Document.

4 Shore Things: October 25 – November 27

 

Race time

Support the Great Bay Estuary by running in the The Wicked-Fast Great Bay 5K on Saturday, Oct. 27, starting at 9 a.m. at Stratham Hill Park (157 Portsmouth Ave., Stratham). There will also be a “competitive walker” division, a kids’ fun run, and age group awards and costume contests for the 5K and fun run. Visit greatbay5k.org. Enjoy a brisk run at the Trick or Trot 5K Race and Fun Run on Sunday, Oct. 28, starting at 9 a.m. at the Dover playing fields (1 Shaws Lane, Dover). Cash prizes and medals will be awarded to the top three female and male finishers. Search for “Trick or Trot 5K & Kids Fun Run” on Facebook. Try to qualify for the Boston Marathon with the Loco Half & Full Marathon on Sunday, Oct. 28, at 8 a.m. at Rockingham Ballroom (22 Ash Swamp Road, Newmarket). Visit locomarathon.com. And support veterans and their families with the Dan Healy Memorial 5K on Sunday, Nov. 4, at 11 a.m. starting at the Daniel R. Healy Outdoor Pool (4 Hampton Road, Exeter). Proceeds will benefit the Dan Healy Memorial Foundation. Search for “Dan Healy Memorial 5K” on Facebook.

 

Best eats

The Hampton Area Chamber of Commerce hosts the eighth annual Best of TASTE Bash on Friday, Nov. 2, at the Hampton Beach Casino Ballroom, from 7 to 9:30 p.m. Enjoy food from 50 restaurants, paired with wines, craft beers and cocktails. The cost is $79 per person.

 

Digital drawing

Attend a free drawing workshop lead by artist Emily Kalina at the Lane Memorial Library in Hampton. Procreate is a powerful and intuitive digital illustration app available for iPad. Emily will be demonstrating basic techniques, the app interface and gestures. Registration required. Contact the library at 926-3368.

 

NH Open Doors

Attend local vendors participating in NH Open Doors on Saturday, Nov. 3, and Sunday, Nov. 5. Visitors can connect with artists, craftsmen and business owners around the state at their studios and businesses; participants will offer tours, demos, refreshments, and beautiful art, craft, food, wine and more for sale. Participating businesses, artists and craftsmen in the Seacoast include:

Art Up Front Street in Exeter

Barbara Smith McLaughlin in Stratham

Bruce Jones Studio in Exeter

Enna Chocolate – Bean to Bar Chocolate Factory in Epping

Herlihedrons in Rye

Lori Martone Pottery in Exeter

Waterstone Art Studio in Stratham

Andrew’s Adventure: Haunted Overload

Where I went: I traveled a couple miles inland to Lee to enjoy Haunted Overload at DeMeritt Hill Farm, 20 Orchard Way, Lee (hauntedoverload.com).

What it is: Haunted Overload is an ever-growing horror tour that takes over DeMeritt Hill Farm every October in an attempt to scare and entertain as many guest as possible in its few short weeks of operation. Twice voted as being one of the top 13 haunted attractions in the country, it brings thrill seekers and horror enthusiasts from all around New England and the country to this otherwise small corner of the state just a couple of miles down the road from the main campus of the University of New Hampshire.

Items from a data source.
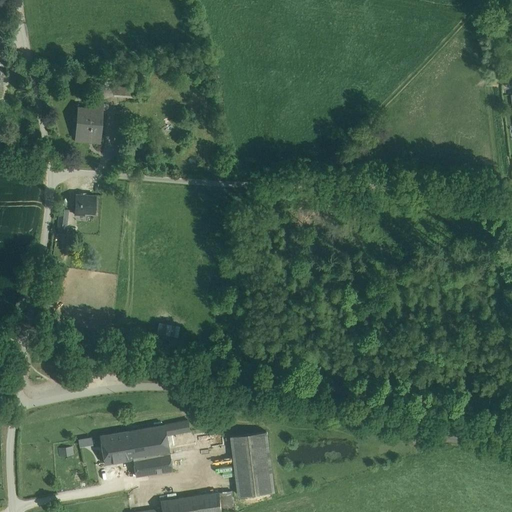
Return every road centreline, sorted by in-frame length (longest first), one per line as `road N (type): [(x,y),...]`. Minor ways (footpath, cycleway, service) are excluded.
road 1 (unclassified): [(19,401),(139,385),(511,449)]
road 2 (unclassified): [(55,173),(239,185),(511,186)]
road 3 (unclassified): [(55,173),(19,401)]
road 4 (unclassified): [(14,0),(55,173)]
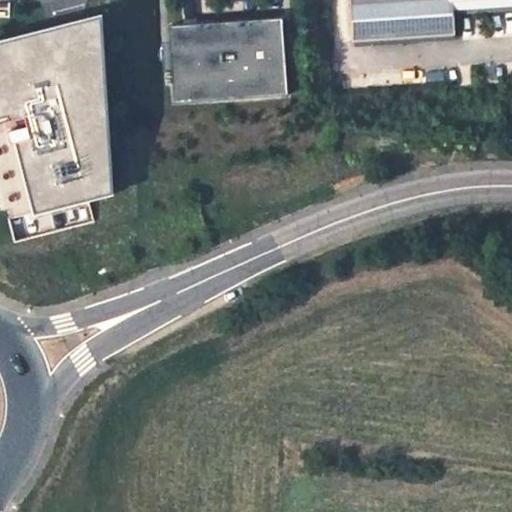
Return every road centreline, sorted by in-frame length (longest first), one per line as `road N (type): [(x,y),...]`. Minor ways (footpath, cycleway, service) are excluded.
road 1 (unclassified): [(511,185),(435,192),(340,219),(159,300)]
road 2 (unclassified): [(34,404),(78,358),(159,300)]
road 3 (unclassified): [(159,300),(63,323),(0,326)]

What the task asks.
Translate this sentence from the events listing into Spanish: "Enjoy food from 50 restaurants, paired with wines, craft beers and cocktails."

Exercise result.
Disfrute de comida de 50 restaurantes, acompañada de vinos, cervezas artesanales y cócteles.